Summer Veterinary Experience teaches youth about science, college

Emily Mangan, a professional student in OSU’s College of Veterinary Medicine, mentored high school students who attended the Summer Veterinary Experience camp to help them discover a potential career path.

Erin Dose, News Contributor

A line of high school students anxiously peek around each other, looking toward the large, brown animal standing ahead of them. His name is Razor, an older horse owned by the Oregon State University College of Veterinary Medicine. The students step forward one at a time, cautiously taking an acupuncture needle from the supervising veterinarian and quickly tapping it into the animal’s skin. As Razor sighs and relaxes, the students smile in satisfaction.

Twenty-four high school students attended the OSU Summer Veterinary Experience to learn about professions in the veterinary field and to also experience life on a college campus. This program is in its sixth year and is led in part by professional students in the OSU College of Veterinary Medicine. The program, which took place from Aug. 13-18, is geared toward underrepresented minorities who are considering careers in veterinary medicine. Interest in the program is continuously growing, according to Tess Collins, the coordinator of the Summer Veterinary Experience.

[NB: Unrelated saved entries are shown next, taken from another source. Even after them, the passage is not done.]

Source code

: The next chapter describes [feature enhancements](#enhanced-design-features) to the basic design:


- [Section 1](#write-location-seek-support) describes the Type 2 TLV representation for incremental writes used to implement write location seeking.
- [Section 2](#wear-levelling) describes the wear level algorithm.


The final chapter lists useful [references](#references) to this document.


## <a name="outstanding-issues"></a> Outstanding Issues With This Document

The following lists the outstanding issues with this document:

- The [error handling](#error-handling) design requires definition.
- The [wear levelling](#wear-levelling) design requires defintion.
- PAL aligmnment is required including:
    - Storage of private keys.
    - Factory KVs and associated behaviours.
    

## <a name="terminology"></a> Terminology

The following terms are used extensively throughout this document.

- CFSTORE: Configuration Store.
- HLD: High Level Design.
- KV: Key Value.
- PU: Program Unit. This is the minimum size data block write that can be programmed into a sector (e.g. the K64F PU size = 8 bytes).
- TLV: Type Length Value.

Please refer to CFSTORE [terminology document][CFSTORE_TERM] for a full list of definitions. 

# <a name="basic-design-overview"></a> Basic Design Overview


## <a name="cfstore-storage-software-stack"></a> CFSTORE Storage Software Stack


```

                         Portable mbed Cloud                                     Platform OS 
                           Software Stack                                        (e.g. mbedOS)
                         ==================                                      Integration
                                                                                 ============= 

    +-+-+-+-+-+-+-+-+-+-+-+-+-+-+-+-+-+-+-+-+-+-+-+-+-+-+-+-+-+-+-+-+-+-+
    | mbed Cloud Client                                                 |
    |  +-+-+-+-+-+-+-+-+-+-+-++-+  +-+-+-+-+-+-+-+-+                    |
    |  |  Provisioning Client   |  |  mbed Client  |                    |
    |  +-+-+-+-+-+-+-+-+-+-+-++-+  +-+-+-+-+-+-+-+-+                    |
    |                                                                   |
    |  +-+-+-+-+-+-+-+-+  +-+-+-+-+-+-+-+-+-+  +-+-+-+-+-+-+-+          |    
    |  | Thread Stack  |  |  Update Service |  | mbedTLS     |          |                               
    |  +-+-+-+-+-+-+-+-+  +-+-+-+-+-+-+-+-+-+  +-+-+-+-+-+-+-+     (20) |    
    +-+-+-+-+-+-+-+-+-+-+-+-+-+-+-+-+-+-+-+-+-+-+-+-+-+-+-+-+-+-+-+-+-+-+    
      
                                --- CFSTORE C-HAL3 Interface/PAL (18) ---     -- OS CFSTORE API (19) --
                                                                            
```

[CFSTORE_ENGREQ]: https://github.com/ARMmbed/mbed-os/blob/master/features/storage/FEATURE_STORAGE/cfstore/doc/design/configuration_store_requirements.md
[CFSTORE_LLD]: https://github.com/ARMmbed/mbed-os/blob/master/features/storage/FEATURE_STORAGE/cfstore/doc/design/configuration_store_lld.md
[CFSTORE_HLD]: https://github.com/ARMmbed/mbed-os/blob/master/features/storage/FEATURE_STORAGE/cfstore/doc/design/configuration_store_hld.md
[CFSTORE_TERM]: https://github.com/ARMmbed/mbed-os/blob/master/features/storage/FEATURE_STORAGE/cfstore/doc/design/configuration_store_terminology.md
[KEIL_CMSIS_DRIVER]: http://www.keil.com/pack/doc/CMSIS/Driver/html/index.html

Susan Tornquist, the dean of the OSU College of Veterinary Medicine, explained that the program was designed to show high school students what veterinary school is like.

“We recognized that applications for vet school included a low number of underrepresented minorities,” Tornquist said. “We wanted to introduce people to the profession at a relatively early age. We thought we would target high school students going into tenth and eleventh grade, and people who might not think of veterinary medicine as a profession.”

According to Collins, the program initially had ten participants, but it has since expanded to 24 participants this summer due to the large number of applicants.

“Really, the main goal was to provide an opportunity for some of these students who wouldn’t have otherwise been able to learn about veterinary medicine and college,” Collins said.

During the week-long camp, the participants attended informational sessions with professors and observe different procedures, according to Collins.

“They learned to do a physical exam on a dog; they learned some surgical skills, like suturing,” Collins said. “Another session involved learning the basics of equine acupuncture. That’s a fun one to see.”

The participants also worked on research projects at the veterinary school, Collins noted. These projects included research topics such as identifying diseases within DNA, genotyping mice and measuring immune responses in cheetahs and elk.

“The students were assigned to a research lab with faculty members of the College of Veterinary Medicine,” Collins said. “They spent eight hours getting involved with research projects.”

Participants are mentored throughout the week by veterinary students in the professional program in the College of Veterinary Medicine, according to Tornquist.

“They are good mentors for high school students because they’re not that much different or much older,” Tornquist said.

Emily Mangan, a professional student in the College of Veterinary Medicine, participated as a student mentor for the second time.

“Each and every student is on their own journey through life, and being a part of their individual journeys—even if only for a week—revitalizes my love for humanity, for teaching and for science,” Mangan said in an email.

According to Mangan, this program is a valuable part of OSU because it encourages interest in college.

“I think every young person deserves the opportunity to grow and explore their world,” Mangan said in an email. “OSU is our state school, a land grant university and home to the only college of veterinary medicine in Oregon, and I believe it is our duty to provide students in Oregon and beyond the opportunity to pursue their interests in STEM careers.”

The cost of the program is $750, including meals and a room in a residence hall. Full scholarships are offered to eight students who come from low-income families, ethnic or cultural backgrounds underrepresented in the veterinary field or who are first-generation college students, according to the OSU Summer Veterinary Experience webpage. Collins said they also take into consideration the essay responses on the program applications.

At the end of the program, the participants are reunited with their families on campus, according to Collins.

“The groups put on a presentation about what they learned and present that to their families,” Collins said.

Mangan said the camp’s participants are enthusiastic about their research-related experiences in the program.

“It is thrilling to see the amount of growth of knowledge of scientific theory, communication and camaraderie that these students are capable of every day,” Mangan said in an email.